Tarefa proposta A - Extraia do trecho sobre professores sem formação específica tudo o que vai de "O índice de" até "as mazelas educacionais.", sem mudar nenhuma palavra.
Tarefa proposta B - Dê continuidade ao trecho sobre professores sem formação específica a partir do ponto em que ele termina.

Trecho fornecido -
O índice de profissionais que dão aula na rede estadual sem formação específica revela um grave problema, na avaliação do professor da Universidade Federal de Goiás (UFG) e doutor em Educação Alcir Horácio da Silva. “Não é normal, é uma imoralidade”, critica ele, acentuando que, no País, as políticas públicas não estão preocupadas em acabar com as mazelas educacionais.

Alcir atua na área de formação de professores e ressalta que manter profissionais sem o conhecimento específico das disciplinas atende ao modelo da primazia do capital, já que, segundo ele, garante a poucos na sociedade o aprendizado adequado. “Há uma intenção ideológica no processo de educação de qualquer País, principalmente de países periféricos, como o Brasil. Existe um interesse de estratificação social. Os melhores vão executar o trabalho intelectual e a grande massa vai executar o trabalho manual”, analisa ele.

O professor da Faculdade de Educação da Universidade Federal de Goiás (UFG), João Ferreira de Oliveira, destaca que os dados do Inep apenas confirmam o desprestígio que envolve a carreira do docente. A profissão de professor, acentua, não tem status científico nem status econômico. “Qualquer profissional, de qualquer área, faz ‘bico’ na educação. Há uma falta de reconhecimento, de valorização do professor com formação especializada”, observa.

O professor da Faculdade de Educação da UFG assinala, ainda, que essa deficiência pode ser resolvida a médio prazo com a adoção de medidas para a valorização da carreira do professor. Ele afirma que as distorções existentes na sala de aula causam uma série de prejuízos, entre os quais a celebração de contratos precários e a piora na qualidade do aprendizado. “Professores graduados em outros cursos aprendem na prática como ministrar conteúdos.”

Entradas de dados armazenadas

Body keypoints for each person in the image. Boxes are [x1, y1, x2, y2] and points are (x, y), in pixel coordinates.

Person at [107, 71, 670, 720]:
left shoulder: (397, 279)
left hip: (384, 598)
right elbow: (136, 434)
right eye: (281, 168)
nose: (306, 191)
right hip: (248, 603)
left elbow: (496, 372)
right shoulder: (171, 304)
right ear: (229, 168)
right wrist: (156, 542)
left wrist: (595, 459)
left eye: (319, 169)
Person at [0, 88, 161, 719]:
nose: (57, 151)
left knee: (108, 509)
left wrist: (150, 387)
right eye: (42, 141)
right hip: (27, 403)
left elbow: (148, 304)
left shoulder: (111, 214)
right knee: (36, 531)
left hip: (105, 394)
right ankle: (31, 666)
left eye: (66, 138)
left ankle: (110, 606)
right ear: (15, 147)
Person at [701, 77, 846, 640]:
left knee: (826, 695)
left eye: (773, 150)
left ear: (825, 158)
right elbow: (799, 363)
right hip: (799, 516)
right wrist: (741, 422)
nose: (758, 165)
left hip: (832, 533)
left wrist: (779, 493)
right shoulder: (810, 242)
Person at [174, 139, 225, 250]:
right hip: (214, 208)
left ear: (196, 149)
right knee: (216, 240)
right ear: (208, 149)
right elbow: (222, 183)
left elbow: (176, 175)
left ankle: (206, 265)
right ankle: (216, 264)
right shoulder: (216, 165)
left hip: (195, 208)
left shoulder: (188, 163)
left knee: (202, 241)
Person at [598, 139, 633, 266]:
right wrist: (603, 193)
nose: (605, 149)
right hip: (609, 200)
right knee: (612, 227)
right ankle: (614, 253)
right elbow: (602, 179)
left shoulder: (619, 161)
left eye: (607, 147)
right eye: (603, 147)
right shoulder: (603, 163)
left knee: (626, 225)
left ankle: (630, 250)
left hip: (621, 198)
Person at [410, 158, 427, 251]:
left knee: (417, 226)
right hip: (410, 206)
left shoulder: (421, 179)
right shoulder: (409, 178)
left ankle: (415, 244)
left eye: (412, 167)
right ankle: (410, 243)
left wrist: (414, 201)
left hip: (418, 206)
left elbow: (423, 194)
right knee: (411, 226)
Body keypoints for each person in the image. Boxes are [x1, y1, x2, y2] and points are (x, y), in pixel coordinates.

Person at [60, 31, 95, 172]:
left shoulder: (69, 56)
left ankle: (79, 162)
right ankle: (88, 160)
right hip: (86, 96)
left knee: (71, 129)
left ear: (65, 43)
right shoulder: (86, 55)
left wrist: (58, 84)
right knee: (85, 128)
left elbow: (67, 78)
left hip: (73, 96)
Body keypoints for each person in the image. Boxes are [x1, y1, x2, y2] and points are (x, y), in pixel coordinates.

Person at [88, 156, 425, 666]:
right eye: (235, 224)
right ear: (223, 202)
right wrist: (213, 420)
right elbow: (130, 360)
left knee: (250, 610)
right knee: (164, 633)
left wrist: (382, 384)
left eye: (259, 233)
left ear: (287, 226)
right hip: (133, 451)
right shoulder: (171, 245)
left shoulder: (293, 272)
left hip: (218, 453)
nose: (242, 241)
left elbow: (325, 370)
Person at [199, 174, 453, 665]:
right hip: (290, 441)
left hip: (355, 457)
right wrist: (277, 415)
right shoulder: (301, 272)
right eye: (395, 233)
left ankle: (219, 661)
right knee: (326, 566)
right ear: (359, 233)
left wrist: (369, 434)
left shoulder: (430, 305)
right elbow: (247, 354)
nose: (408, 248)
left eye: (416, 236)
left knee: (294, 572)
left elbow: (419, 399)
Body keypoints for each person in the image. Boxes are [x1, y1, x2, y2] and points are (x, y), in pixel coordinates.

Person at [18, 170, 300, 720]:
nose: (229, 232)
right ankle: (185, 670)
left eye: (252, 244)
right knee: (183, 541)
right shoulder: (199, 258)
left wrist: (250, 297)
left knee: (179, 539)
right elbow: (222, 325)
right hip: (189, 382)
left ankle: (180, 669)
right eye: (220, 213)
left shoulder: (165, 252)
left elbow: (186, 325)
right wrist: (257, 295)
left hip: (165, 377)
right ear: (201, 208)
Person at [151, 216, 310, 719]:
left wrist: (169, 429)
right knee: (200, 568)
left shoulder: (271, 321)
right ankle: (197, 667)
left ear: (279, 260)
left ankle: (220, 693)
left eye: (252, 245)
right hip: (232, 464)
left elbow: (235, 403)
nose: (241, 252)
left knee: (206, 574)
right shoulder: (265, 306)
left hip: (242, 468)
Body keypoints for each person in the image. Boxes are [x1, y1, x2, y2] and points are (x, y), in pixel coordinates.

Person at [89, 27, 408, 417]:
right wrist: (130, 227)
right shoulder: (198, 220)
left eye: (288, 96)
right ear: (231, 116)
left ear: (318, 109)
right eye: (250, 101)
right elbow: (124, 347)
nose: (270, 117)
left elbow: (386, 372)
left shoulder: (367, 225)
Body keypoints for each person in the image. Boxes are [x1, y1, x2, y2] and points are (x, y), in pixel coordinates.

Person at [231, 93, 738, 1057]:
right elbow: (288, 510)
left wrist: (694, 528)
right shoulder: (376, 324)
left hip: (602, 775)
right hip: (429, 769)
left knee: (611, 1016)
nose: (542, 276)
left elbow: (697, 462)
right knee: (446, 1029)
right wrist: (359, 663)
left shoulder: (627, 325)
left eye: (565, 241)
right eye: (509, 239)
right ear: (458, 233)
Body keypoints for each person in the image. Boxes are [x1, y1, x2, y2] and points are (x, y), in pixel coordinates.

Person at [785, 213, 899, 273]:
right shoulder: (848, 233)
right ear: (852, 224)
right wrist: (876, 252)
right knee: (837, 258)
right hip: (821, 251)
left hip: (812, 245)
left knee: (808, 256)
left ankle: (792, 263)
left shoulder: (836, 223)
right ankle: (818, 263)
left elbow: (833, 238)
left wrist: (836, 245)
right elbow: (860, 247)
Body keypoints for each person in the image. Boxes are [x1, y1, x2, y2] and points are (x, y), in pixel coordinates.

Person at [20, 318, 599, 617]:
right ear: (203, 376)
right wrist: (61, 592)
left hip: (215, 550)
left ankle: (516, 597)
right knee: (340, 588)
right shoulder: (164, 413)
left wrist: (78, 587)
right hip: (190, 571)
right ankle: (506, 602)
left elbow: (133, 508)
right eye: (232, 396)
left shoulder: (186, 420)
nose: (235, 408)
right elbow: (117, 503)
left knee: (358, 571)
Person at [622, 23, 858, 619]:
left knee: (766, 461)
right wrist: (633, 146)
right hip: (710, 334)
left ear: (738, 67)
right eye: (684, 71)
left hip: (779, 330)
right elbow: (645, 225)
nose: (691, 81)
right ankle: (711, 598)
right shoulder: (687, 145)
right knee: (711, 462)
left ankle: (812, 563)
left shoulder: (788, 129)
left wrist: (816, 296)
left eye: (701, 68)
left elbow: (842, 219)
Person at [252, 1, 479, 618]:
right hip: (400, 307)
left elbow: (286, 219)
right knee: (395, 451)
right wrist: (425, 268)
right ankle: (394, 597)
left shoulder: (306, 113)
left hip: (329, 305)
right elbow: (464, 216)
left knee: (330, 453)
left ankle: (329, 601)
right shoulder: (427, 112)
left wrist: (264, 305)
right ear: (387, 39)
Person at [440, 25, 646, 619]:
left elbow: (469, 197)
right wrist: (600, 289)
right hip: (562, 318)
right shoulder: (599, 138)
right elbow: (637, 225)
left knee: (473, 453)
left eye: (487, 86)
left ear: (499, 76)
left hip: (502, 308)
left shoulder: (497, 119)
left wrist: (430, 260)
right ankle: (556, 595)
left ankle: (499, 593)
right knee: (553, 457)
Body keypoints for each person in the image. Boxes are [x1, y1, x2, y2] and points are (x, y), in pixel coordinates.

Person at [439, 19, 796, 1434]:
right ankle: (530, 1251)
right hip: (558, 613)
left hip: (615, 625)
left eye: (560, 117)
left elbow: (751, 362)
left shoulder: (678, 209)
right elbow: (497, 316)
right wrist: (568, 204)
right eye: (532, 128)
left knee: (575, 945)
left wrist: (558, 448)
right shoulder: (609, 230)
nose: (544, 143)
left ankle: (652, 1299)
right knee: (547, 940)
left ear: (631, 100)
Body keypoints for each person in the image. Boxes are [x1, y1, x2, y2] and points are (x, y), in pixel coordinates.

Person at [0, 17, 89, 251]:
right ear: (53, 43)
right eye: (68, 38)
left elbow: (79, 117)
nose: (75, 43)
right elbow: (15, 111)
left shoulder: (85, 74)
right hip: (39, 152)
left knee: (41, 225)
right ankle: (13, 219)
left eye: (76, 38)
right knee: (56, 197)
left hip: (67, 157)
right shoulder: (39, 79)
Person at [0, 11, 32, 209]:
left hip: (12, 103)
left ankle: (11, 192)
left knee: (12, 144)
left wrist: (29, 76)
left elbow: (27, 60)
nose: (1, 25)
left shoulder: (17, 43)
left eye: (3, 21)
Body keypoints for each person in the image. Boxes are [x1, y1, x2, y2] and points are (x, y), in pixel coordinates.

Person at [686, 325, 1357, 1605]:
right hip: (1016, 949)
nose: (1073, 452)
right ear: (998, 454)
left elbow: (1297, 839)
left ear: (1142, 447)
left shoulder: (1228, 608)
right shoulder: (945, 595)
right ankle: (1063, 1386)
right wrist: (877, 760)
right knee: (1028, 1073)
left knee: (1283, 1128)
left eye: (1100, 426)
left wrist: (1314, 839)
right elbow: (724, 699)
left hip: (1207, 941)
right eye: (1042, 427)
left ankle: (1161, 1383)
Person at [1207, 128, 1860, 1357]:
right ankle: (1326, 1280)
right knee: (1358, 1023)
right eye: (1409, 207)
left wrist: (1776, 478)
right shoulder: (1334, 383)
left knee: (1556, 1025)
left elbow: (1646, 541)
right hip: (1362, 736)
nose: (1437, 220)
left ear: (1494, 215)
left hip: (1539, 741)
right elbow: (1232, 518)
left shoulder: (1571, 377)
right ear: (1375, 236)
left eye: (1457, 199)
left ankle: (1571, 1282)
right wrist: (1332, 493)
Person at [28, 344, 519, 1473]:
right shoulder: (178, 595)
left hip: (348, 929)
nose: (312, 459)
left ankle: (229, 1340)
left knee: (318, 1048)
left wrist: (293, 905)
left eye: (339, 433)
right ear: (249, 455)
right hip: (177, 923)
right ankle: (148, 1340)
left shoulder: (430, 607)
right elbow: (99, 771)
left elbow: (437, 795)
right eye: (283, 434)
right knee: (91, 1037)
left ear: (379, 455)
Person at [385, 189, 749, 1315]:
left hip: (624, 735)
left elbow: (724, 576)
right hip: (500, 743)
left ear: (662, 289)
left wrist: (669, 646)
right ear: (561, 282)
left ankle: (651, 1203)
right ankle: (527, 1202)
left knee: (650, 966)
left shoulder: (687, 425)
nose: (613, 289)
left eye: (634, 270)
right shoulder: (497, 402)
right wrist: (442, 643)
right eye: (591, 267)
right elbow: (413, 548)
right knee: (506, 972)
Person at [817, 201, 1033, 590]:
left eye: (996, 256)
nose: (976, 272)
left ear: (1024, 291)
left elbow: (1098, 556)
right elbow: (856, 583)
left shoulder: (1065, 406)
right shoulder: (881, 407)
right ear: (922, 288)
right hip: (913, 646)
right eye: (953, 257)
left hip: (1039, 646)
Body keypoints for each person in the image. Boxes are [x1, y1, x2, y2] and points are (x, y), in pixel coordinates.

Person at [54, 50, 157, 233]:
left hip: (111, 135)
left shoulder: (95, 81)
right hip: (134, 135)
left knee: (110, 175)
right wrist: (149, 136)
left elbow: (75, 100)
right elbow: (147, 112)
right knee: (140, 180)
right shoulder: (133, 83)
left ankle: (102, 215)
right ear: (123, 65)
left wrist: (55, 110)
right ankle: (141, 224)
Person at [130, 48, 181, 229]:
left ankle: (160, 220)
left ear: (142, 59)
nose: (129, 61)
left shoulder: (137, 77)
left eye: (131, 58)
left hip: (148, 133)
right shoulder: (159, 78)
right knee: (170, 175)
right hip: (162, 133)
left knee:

Resposta do exercício A -
O índice de profissionais que dão aula na rede estadual sem formação específica revela um grave problema, na avaliação do professor da Universidade Federal de Goiás (UFG) e doutor em Educação Alcir Horácio da Silva. “Não é normal, é uma imoralidade”, critica ele, acentuando que, no País, as políticas públicas não estão preocupadas em acabar com as mazelas educacionais.

Resposta do exercício B -
 
Em Goiás, melhora em algumas disciplinas
07 de janeiro de 2014 (terça-feira)

Apesar de os dados do Inep mostrarem graves distorções dentro das salas de aula e uma leve piora no número geral, a situação no Ensino Médio em Goiás em muitas disciplinas teve uma sensível melhora. No total e nas disciplinas consideradas mais problemáticas, como física e química, os porcentuais de docentes graduados em licenciatura na área aumentaram entre os anos de 2011 para 2012.

Nas disciplinas apontadas como eletivas, entre as quais artes, sociologia e filosofia, os porcentuais são ainda extremamente baixos. De acordo com o censo, somente 5% dos professores que ministram artes são, de fato, formados em artes. Em filosofia, o índice de docentes com graduação específica é de 4,2% e o de sociologia, somente 2,7%.

Na tentativa de pelo menos minimizar a questão, a Secretaria Estadual da Educação (Seduc) tem adotado algumas iniciativas com o intuito de motivar o retorno e a permanência dos professores em sala de aula. O superintendente de Inteligência Pedagógica e Formação da Seduc, Raph Gomes Alves, informa que uma das medidas foi a instituição, em 2011, do bônus de incentivo à regência.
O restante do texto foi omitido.